▶ **Dataset entries**
◇ ◇ ◇ ◇ ◇

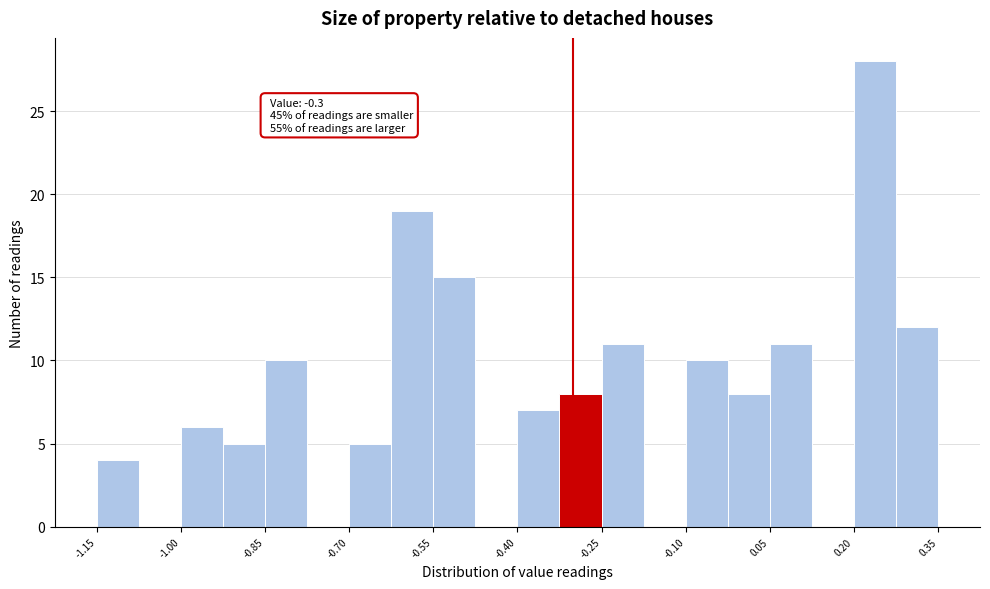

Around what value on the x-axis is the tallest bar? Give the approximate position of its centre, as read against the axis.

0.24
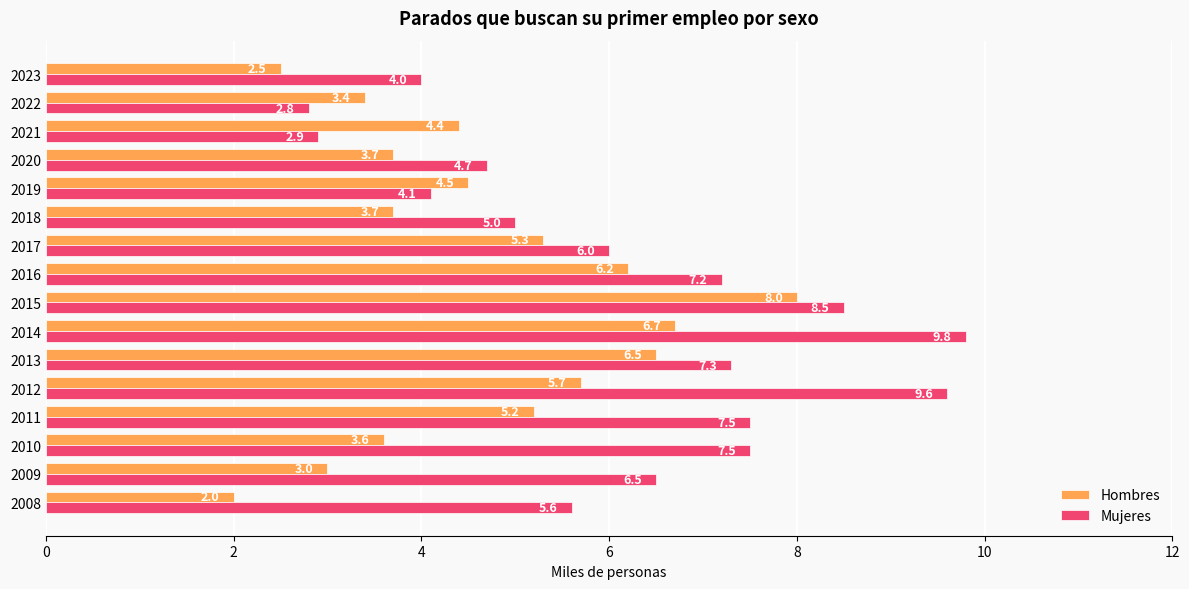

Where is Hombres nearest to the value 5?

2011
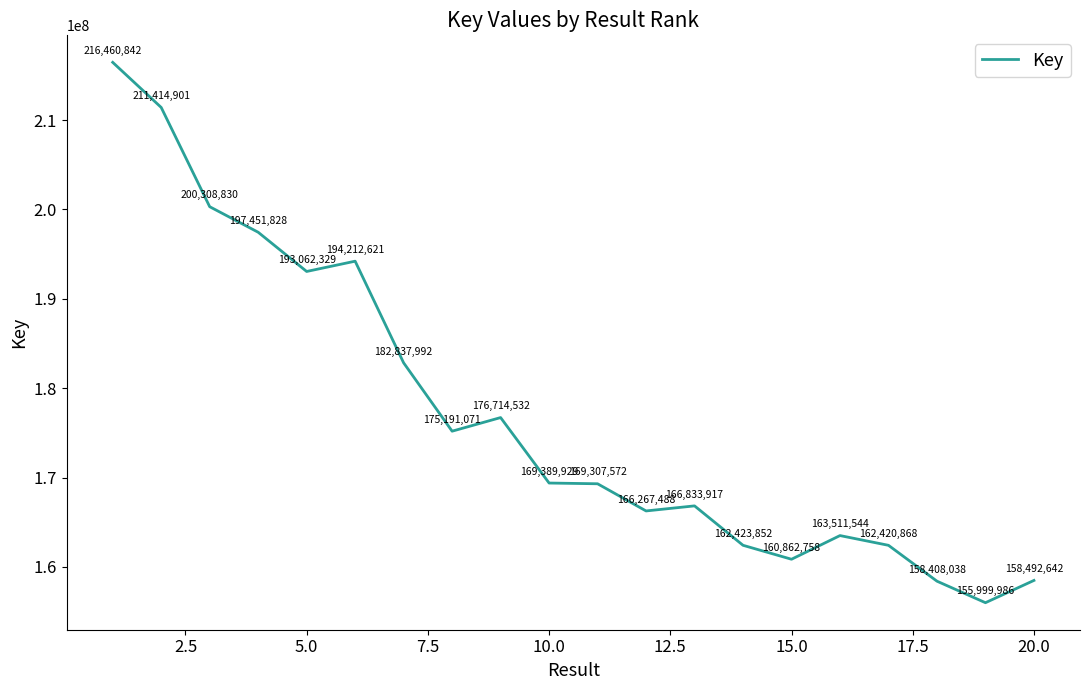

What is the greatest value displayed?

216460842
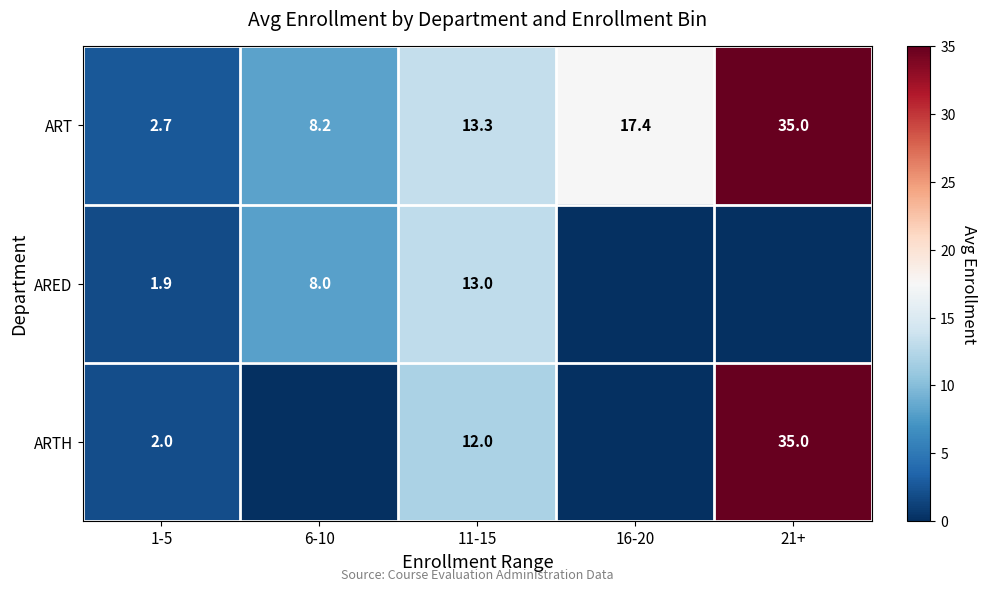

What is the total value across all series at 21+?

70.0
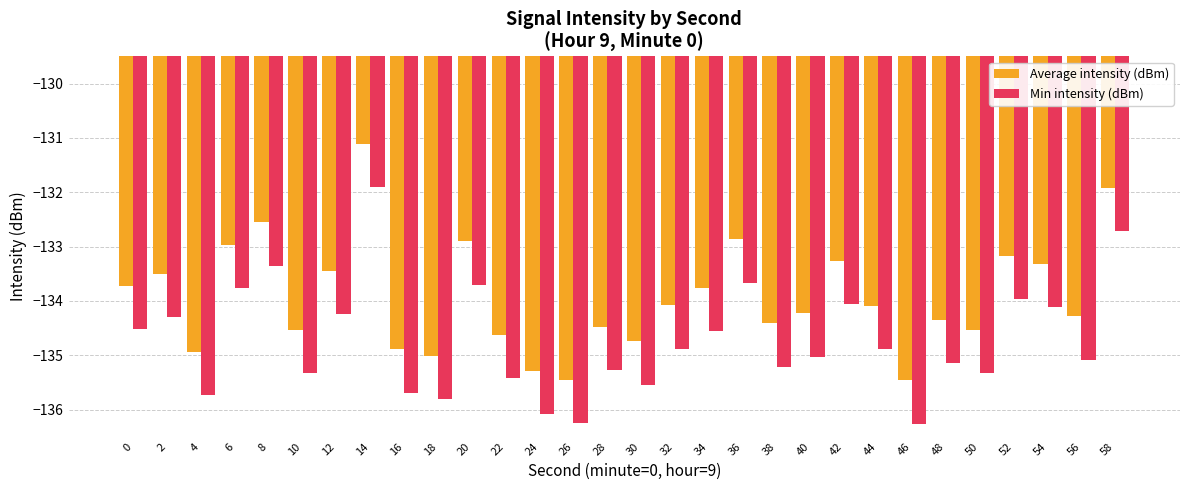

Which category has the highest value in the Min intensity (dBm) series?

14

◇ ◇ ◇ ◇ ◇

▶ **Assigned task**
Can you copy out all of the material above word for word, leaving out the pictures?

▶ **Result**
Around what value on the x-axis is the tallest bar? Give the approximate position of its centre, as read against the axis.

0.24

Where is Hombres nearest to the value 5?

2011

What is the greatest value displayed?

216460842

What is the total value across all series at 21+?

70.0

Which category has the highest value in the Min intensity (dBm) series?

14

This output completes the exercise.